- Task goal
Report each line of the records below that holds the word "middle".

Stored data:

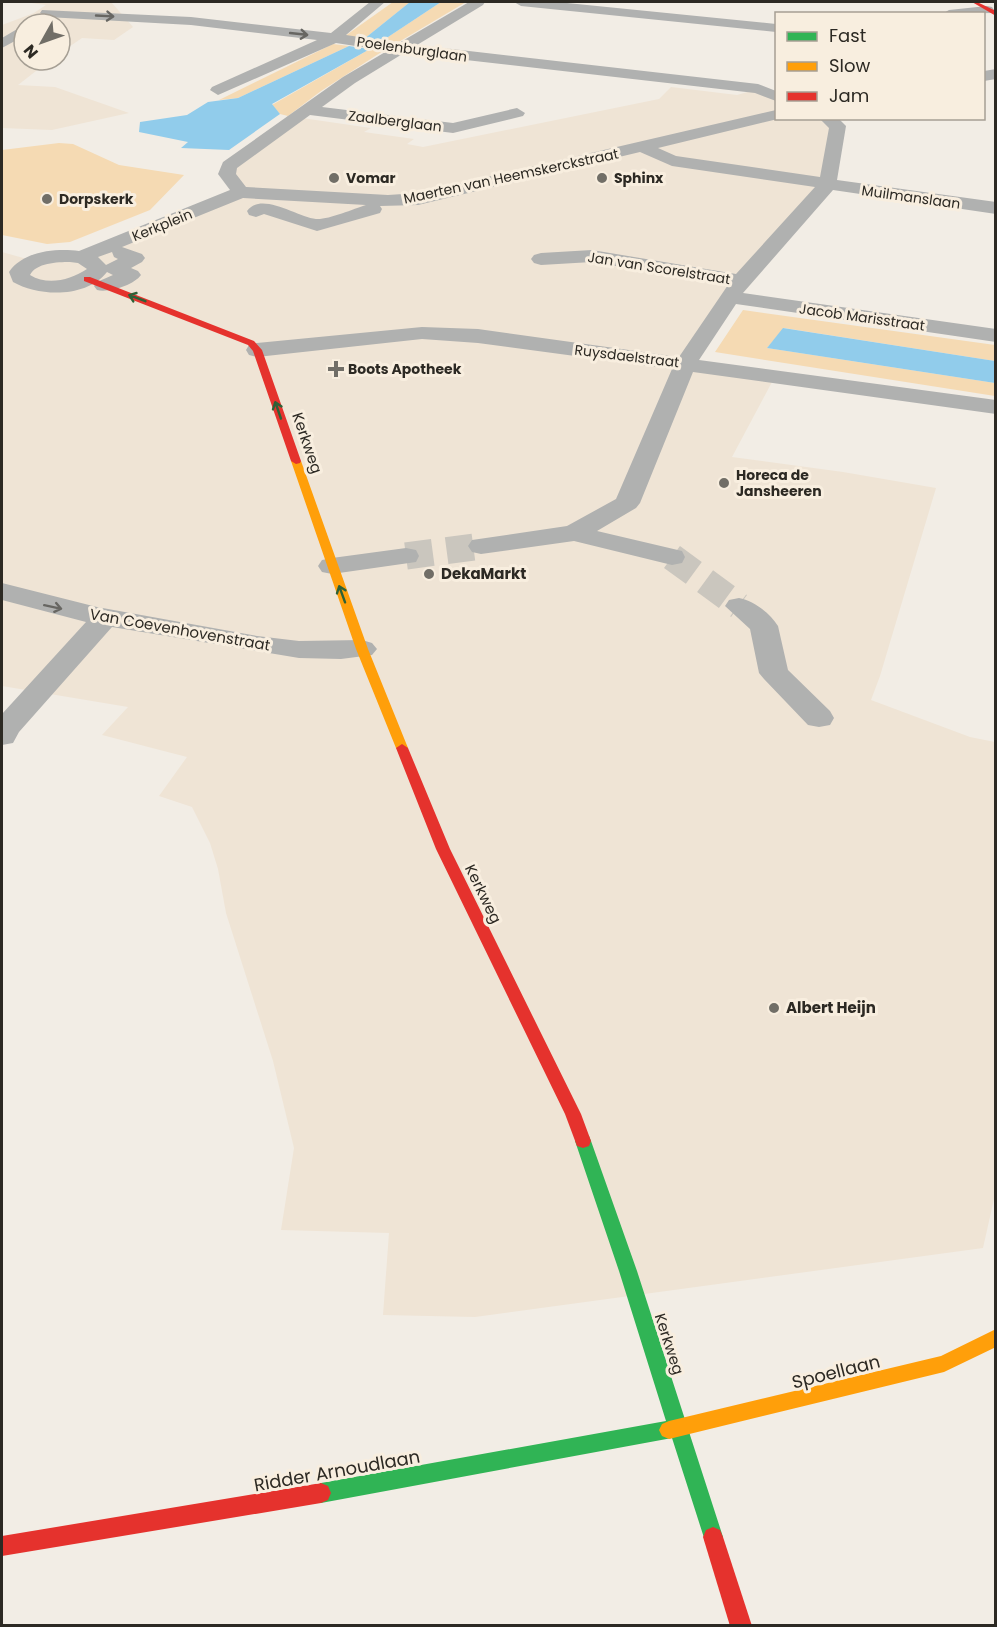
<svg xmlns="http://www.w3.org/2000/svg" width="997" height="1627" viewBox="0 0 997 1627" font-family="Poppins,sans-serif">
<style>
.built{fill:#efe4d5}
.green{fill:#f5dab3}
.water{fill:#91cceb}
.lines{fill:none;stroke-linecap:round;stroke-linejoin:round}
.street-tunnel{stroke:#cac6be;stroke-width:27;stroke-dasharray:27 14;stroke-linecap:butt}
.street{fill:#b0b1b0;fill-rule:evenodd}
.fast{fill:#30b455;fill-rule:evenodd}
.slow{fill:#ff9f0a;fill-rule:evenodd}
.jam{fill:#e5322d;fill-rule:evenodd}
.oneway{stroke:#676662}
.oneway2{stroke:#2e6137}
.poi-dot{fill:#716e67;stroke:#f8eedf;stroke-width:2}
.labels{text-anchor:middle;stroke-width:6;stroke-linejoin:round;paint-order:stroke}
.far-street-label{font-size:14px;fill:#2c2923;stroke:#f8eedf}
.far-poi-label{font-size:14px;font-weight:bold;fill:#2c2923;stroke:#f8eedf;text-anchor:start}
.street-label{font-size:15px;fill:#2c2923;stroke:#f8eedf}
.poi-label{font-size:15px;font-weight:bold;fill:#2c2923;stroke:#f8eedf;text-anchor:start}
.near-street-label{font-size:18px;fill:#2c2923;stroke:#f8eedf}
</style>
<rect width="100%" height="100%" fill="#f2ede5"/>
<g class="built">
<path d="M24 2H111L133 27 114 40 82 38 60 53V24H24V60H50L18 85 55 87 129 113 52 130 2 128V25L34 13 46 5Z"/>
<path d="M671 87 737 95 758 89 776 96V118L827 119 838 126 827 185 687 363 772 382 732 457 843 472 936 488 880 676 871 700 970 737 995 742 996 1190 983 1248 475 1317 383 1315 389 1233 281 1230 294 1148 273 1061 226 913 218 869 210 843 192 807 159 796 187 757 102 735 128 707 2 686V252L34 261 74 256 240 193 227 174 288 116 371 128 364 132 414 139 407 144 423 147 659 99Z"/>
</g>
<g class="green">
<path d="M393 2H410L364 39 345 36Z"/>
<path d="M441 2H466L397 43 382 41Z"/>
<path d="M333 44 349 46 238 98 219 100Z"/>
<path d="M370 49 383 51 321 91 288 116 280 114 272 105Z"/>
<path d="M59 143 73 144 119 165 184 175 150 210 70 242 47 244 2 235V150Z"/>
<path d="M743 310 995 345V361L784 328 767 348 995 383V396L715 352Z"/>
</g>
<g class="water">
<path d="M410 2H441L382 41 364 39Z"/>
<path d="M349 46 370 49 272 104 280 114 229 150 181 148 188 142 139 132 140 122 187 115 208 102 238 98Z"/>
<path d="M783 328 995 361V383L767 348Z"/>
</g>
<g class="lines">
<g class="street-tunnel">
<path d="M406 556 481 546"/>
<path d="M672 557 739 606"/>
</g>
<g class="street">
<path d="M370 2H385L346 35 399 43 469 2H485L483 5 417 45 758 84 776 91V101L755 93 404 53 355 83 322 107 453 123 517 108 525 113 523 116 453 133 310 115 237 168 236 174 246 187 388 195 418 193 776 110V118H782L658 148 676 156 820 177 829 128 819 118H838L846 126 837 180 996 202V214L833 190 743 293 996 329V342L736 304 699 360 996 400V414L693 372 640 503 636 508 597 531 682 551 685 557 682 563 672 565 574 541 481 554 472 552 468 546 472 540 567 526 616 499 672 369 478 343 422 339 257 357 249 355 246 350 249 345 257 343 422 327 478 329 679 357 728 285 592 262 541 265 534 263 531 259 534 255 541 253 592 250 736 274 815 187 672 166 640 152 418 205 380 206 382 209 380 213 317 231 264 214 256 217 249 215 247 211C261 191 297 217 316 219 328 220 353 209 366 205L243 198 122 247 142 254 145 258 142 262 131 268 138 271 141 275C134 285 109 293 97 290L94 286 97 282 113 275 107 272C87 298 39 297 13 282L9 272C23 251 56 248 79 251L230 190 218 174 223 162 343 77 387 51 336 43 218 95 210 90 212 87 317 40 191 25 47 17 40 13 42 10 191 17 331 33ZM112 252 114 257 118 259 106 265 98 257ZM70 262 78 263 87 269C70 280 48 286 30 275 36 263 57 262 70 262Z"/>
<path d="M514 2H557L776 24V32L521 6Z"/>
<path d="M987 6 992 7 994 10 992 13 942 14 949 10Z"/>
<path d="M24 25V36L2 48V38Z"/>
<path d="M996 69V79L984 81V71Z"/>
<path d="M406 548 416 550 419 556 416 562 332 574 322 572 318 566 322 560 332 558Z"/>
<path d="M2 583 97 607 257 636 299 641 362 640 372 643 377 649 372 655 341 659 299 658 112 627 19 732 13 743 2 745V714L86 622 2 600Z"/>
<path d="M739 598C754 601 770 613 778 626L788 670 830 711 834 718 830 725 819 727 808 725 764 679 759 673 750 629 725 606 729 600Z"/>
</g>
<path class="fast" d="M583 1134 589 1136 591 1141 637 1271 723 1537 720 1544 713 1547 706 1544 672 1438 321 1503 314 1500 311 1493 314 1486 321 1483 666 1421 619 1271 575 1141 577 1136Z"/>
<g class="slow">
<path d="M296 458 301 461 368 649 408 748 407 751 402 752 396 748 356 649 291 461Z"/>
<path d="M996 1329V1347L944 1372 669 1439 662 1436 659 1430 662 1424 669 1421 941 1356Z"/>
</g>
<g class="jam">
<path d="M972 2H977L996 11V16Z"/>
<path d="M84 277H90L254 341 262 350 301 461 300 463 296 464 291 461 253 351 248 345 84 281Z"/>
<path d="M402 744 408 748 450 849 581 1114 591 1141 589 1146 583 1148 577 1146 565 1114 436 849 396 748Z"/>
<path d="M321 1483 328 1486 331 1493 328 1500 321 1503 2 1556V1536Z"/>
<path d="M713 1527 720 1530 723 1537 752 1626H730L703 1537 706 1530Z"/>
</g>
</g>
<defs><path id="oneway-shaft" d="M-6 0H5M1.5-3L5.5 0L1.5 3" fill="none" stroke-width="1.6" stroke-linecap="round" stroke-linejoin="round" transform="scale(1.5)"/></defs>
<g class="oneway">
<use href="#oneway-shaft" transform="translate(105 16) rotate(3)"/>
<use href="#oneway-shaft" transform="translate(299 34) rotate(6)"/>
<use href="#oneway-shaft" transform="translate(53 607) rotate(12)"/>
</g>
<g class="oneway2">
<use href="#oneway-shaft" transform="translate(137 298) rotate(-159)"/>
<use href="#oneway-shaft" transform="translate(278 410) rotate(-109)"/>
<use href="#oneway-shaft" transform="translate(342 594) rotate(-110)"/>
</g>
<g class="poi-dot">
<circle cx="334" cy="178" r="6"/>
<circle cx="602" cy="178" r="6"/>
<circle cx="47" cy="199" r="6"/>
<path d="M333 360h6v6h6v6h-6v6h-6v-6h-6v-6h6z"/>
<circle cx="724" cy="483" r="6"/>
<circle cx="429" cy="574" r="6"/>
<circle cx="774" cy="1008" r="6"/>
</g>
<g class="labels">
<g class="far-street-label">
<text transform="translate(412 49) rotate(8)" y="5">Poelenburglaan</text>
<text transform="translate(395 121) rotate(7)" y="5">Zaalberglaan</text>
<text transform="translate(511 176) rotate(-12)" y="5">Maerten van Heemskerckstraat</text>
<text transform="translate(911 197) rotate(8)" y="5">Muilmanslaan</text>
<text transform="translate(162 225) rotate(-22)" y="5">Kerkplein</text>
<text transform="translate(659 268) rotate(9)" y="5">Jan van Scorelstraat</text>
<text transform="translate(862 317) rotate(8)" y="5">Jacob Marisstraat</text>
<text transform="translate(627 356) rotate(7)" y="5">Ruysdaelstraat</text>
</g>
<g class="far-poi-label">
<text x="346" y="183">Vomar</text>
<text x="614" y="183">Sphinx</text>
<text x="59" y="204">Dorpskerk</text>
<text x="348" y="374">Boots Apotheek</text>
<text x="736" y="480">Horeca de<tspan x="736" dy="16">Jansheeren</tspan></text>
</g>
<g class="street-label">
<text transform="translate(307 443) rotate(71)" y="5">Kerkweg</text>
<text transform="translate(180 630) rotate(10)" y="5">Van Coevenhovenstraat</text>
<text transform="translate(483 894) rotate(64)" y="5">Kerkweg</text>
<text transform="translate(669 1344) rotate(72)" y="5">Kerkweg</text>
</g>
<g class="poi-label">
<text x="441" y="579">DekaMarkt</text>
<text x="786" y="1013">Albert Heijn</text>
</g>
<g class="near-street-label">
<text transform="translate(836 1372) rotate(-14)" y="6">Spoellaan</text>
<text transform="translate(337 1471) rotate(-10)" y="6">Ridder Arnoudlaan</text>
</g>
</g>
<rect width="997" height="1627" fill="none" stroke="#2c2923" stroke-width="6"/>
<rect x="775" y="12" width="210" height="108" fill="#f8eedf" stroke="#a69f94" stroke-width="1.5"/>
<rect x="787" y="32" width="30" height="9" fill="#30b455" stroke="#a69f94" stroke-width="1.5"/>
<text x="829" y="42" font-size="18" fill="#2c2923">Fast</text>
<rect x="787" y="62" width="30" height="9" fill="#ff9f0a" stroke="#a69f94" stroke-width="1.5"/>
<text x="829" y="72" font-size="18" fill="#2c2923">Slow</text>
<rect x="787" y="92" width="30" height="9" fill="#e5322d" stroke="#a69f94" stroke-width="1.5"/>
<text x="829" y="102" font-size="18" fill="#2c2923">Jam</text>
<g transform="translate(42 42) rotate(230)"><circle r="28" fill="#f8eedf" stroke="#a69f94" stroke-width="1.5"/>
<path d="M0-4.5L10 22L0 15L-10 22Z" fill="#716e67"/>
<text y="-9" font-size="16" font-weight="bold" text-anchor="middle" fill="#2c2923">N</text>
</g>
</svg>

---

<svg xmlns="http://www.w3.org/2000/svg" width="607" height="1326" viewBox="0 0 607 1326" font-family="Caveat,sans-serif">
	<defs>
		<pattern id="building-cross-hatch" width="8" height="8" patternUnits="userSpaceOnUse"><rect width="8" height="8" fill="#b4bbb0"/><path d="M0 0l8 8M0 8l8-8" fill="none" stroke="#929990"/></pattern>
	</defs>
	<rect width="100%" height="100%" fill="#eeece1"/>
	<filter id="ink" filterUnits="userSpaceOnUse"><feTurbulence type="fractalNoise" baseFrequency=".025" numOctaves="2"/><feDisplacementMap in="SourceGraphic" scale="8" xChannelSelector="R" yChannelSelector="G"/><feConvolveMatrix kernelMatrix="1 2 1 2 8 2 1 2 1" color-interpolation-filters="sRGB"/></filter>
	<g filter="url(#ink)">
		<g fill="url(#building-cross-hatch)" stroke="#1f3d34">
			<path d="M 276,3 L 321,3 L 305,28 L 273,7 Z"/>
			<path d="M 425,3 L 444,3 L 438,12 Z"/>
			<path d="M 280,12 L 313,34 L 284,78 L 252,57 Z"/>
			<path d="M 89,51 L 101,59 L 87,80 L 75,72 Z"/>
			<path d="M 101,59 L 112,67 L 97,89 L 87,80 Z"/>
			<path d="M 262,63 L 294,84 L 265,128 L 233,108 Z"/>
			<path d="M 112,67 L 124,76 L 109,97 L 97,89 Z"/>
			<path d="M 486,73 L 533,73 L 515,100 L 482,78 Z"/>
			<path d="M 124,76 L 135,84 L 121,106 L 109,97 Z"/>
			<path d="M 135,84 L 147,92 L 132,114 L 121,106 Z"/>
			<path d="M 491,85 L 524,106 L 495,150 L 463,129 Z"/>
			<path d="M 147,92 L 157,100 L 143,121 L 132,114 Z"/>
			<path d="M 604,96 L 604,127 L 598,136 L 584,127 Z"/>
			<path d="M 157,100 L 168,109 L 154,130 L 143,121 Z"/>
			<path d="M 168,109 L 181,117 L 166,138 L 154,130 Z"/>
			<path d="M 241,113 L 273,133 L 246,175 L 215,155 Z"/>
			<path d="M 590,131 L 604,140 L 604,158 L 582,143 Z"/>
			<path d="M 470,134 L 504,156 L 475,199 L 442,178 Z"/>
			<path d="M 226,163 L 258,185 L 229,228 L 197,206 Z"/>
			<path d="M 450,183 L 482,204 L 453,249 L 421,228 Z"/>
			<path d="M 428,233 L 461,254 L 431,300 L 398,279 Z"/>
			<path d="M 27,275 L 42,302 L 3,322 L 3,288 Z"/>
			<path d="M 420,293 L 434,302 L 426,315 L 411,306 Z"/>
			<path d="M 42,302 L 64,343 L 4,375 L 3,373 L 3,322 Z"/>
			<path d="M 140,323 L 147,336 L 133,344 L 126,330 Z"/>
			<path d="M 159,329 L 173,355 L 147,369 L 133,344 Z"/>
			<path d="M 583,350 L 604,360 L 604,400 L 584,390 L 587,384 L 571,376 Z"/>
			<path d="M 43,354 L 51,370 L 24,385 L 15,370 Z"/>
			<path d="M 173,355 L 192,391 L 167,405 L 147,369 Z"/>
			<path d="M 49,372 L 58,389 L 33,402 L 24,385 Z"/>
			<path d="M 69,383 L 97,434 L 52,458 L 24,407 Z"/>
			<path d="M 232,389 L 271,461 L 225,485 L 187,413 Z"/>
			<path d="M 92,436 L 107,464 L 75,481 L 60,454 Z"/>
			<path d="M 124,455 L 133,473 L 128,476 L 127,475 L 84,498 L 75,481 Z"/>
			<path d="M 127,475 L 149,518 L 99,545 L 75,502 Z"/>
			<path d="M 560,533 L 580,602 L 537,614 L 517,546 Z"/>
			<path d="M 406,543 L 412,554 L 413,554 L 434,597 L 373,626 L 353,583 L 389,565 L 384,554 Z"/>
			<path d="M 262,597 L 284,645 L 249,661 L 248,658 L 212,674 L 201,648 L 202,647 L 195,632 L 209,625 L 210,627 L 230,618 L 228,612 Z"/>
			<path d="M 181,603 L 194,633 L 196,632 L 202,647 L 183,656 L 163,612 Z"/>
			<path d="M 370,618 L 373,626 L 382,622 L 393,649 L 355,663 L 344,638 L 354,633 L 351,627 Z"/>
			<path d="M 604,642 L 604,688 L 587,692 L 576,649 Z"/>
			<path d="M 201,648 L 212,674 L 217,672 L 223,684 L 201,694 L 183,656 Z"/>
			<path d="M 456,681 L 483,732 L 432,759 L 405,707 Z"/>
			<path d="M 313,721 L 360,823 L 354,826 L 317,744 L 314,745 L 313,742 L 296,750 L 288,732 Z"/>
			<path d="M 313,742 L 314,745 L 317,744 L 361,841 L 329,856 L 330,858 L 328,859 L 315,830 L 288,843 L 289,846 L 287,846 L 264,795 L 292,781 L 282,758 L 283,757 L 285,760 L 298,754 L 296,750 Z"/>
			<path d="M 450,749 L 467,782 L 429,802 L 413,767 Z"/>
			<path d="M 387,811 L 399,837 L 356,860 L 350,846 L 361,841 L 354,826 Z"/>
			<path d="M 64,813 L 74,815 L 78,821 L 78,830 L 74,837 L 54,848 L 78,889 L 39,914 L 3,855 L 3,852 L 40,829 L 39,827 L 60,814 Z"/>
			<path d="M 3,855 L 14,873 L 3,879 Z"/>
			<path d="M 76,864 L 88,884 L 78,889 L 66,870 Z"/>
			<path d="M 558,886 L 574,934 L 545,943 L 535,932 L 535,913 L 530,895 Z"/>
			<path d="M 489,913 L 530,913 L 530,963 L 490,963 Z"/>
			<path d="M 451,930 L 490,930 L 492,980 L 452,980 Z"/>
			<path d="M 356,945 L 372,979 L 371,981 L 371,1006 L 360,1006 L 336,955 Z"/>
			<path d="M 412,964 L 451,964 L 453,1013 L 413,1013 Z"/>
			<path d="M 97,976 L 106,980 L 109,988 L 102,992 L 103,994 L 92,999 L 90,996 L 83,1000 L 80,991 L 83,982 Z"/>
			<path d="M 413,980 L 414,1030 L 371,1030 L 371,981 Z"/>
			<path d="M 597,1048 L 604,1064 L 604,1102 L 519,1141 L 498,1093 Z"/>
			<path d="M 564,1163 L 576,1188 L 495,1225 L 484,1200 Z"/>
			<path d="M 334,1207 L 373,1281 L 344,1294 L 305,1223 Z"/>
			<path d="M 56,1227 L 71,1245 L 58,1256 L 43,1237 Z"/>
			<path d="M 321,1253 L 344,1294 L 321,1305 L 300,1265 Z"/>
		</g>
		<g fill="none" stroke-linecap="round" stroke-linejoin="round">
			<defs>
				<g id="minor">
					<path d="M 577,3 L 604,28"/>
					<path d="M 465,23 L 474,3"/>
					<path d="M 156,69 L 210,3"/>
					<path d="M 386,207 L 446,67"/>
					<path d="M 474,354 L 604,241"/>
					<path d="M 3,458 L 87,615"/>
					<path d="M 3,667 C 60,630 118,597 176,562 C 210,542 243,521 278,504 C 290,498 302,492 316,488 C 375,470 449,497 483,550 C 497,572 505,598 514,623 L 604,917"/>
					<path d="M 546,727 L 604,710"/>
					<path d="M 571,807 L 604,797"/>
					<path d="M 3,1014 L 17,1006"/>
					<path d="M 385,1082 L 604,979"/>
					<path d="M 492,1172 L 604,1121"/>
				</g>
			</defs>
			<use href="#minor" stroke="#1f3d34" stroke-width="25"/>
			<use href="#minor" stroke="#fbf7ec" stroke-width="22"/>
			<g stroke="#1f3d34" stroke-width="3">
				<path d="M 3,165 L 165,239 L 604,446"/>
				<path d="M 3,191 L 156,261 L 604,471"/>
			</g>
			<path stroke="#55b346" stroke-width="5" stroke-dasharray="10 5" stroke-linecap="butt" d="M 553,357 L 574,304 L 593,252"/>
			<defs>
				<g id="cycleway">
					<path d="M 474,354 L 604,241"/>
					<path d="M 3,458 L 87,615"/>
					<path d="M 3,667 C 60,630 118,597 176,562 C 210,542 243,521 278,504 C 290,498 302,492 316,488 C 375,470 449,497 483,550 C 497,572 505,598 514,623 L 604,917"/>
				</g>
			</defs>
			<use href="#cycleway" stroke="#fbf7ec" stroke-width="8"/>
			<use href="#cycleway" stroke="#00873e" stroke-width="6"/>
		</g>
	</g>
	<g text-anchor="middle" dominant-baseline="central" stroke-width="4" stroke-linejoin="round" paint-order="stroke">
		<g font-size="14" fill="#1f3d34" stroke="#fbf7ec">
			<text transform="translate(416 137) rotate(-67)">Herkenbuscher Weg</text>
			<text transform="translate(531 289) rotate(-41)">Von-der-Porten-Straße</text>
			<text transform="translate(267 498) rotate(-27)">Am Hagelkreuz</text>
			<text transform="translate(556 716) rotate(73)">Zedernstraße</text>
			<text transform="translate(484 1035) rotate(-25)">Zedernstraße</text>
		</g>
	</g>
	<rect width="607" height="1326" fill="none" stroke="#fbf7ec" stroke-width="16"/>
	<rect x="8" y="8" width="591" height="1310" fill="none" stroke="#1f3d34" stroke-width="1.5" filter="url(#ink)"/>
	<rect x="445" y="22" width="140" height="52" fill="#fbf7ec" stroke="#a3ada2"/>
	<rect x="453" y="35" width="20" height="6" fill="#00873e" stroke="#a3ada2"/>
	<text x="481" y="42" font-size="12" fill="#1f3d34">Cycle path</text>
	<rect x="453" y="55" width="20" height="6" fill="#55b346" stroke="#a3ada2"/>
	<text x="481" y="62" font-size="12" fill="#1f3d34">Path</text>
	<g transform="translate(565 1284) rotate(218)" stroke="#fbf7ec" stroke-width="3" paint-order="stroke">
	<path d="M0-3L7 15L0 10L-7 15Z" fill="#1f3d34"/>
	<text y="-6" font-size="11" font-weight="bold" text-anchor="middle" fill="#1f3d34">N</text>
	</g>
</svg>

- Output for this task
.labels{text-anchor:middle;stroke-width:6;stroke-linejoin:round;paint-order:stroke}
<text y="-9" font-size="16" font-weight="bold" text-anchor="middle" fill="#2c2923">N</text>
	<g text-anchor="middle" dominant-baseline="central" stroke-width="4" stroke-linejoin="round" paint-order="stroke">
	<text y="-6" font-size="11" font-weight="bold" text-anchor="middle" fill="#1f3d34">N</text>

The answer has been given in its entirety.